Kids locked into devastating homosexual lifestyle
If kids are looking for a way out of their same-sex attractions, they’ll have to start outside of the DC - nation’s capital. Under a measure just passed by the D.C. Council, counselors can lose their license just for offering the kind of therapy these children seek. Like California and New Jersey, the District is radically opposed to helping young people shake the unwanted sexual feelings they have for members of the same sex.
It’s all part of the new Conversion Therapy for Minors Prohibition Act, which makes it a crime for therapists and mental health practitioners to coach children out of the sexual confusion they’re experiencing. Council member and author Mary Cheh insists that the District’s move is “a crucial step in the long battle” against “the counterproductive anti-homosexual mindset.” The fact that children are seeking this help doesn’t seem to matter to D.C., which is intent on locking kids into a lifestyle with devastating health, emotional, and societal consequences. Instead, the District wants to make it an offense to help children come to grips with their natural biology — opening a frightening chapter in the liberal recruiting of LGBTs.

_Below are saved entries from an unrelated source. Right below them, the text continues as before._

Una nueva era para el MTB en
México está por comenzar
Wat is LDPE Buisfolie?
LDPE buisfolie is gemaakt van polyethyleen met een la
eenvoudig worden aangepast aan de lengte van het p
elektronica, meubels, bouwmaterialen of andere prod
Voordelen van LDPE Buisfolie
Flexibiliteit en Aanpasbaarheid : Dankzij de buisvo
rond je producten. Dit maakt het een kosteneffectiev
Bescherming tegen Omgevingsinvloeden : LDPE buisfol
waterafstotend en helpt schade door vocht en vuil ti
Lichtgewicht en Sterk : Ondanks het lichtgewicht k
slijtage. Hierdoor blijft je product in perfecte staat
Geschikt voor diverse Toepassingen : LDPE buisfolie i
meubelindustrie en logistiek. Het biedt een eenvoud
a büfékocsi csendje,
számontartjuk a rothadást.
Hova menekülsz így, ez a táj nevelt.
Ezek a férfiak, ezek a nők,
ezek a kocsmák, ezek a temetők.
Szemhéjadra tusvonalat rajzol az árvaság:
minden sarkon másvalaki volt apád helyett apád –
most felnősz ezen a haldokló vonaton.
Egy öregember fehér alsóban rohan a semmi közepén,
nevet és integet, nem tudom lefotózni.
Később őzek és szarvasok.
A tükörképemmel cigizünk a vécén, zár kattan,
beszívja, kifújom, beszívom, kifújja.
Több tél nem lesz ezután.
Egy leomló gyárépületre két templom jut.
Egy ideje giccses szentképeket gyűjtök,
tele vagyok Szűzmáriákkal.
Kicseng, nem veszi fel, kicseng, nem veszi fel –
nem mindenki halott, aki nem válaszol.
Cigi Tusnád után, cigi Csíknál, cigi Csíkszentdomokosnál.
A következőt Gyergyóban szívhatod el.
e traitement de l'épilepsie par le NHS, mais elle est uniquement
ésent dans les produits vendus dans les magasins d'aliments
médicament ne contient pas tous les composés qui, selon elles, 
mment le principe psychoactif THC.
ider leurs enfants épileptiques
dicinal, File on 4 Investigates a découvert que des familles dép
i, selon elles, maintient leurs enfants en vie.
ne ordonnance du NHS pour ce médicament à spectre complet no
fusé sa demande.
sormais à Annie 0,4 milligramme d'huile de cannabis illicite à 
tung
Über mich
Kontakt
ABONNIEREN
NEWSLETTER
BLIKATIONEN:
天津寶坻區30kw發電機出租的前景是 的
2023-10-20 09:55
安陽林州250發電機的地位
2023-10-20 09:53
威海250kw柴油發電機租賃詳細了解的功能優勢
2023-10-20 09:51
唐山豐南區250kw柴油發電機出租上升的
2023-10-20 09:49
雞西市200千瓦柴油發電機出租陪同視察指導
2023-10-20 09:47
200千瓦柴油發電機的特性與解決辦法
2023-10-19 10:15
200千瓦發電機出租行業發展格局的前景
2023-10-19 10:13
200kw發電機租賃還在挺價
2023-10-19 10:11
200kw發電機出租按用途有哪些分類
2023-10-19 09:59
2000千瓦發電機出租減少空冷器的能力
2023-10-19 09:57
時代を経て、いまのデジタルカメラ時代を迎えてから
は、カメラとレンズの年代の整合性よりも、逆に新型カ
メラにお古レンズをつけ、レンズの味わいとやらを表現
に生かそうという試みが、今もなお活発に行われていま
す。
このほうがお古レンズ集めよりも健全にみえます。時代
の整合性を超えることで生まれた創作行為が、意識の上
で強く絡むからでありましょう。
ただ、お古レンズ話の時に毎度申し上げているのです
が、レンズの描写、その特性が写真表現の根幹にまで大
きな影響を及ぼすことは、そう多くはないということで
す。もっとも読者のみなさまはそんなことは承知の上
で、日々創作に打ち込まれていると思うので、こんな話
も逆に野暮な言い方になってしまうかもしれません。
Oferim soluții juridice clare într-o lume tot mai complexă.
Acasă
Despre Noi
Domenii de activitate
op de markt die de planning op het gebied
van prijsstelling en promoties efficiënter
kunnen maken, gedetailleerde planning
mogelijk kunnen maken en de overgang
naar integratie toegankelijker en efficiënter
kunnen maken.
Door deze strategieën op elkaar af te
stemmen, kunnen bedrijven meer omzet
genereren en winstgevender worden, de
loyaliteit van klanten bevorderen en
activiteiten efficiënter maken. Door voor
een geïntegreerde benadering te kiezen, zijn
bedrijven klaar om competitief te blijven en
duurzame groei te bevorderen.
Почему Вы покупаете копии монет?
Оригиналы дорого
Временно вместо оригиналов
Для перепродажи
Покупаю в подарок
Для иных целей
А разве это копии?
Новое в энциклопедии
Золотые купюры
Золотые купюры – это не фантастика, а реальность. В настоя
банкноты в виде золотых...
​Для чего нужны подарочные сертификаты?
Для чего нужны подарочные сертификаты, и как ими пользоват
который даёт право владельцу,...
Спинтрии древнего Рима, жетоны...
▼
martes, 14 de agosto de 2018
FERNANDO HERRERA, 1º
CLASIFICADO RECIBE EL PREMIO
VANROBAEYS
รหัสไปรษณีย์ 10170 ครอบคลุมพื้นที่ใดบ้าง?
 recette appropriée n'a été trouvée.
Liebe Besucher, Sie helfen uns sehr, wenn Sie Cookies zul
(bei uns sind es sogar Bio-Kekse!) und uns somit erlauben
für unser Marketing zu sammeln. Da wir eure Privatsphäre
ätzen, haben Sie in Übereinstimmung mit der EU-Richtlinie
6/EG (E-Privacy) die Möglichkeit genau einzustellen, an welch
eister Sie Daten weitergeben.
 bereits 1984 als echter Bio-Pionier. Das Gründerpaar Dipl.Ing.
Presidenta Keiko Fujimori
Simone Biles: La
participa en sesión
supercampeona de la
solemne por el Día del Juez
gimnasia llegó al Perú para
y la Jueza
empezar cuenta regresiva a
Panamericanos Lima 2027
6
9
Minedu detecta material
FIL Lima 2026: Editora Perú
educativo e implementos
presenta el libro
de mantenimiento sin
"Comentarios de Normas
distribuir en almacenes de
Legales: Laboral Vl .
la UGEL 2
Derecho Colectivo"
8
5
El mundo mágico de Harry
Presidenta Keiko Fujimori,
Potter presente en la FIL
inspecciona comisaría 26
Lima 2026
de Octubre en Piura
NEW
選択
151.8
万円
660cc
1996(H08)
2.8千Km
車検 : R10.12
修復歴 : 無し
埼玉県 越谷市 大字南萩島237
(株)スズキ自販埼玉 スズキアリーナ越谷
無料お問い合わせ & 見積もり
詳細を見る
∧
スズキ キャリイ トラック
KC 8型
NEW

In a twisted irony, the Council made it quite clear that counseling aimed at helping kids make the transition into another sex is perfectly acceptable. It’s a ludicrous double standard — one that should draw the ire of every parent who rightly believes they should be the final authority on the kind of treatment their child should receive. As our own Peter Sprigg testified, “Never before has a state outlawed a form of mental health counseling based not upon the techniques used, but solely upon the goal which the client seeks to achieve. This is a shocking violation of the longstanding ethical principle of client autonomy.”
Although the measure hasn’t been signed into law by Mayor Vincent Gray, most people believe it’s only a matter of time. Fortunately, the Mayor’s word won’t be the final one. Congress has official jurisdiction over the District of Columbia — a power they should exercise when they return in January to give parents and children the freedom they want and deserve.